The TestSupport Package

There is a Python package to support developers in writing tests. It contains a lot of functions to return important data (like the context of the current test case or the path to the report directory) or help finishing certain tasks (like creating screenshots). Have a look at the TestSupport reference documentation to get a better idea what it is all about.
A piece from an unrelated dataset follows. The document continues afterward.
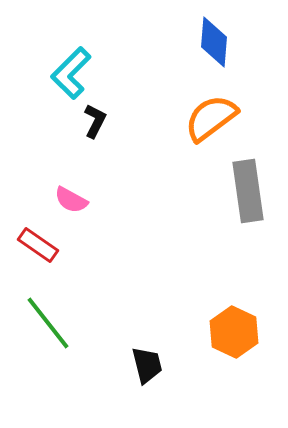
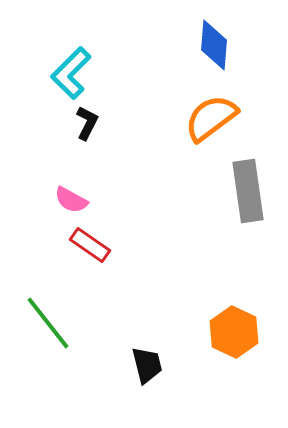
blue diamond: moved 3 px down
black L-shape: moved 8 px left, 2 px down
red rectangle: moved 52 px right
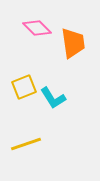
There are two additional Python modules that are not exactly part of the TestCenter but should be mentioned here, as they help developing test cases:

  • FieldValueTests: Often there is the need to set a lot of fields to certain values, apply some triggers, and afterwards verify that some fields have certain values. This is what the field-value test cases are about. There is a special module "FieldValueTestCaseEditor" to create such parameterizations for a network and save them to an XML file. For more information have a look at the FieldValueTests Python module (also see Field-Value Test Cases page).
  • ChangeSet: As changing fields also changes the environment, it is important to safely revert those field changes. This cannot be done for every field as triggered action cannot be reverted easily, but the initial state of the network can mostly be regenerated by setting all changed fields back to their initial value. The ChangeSet class achieves this by storing the original field value of fields changed through its interface. With the destruction of objects of this class the fields are reset.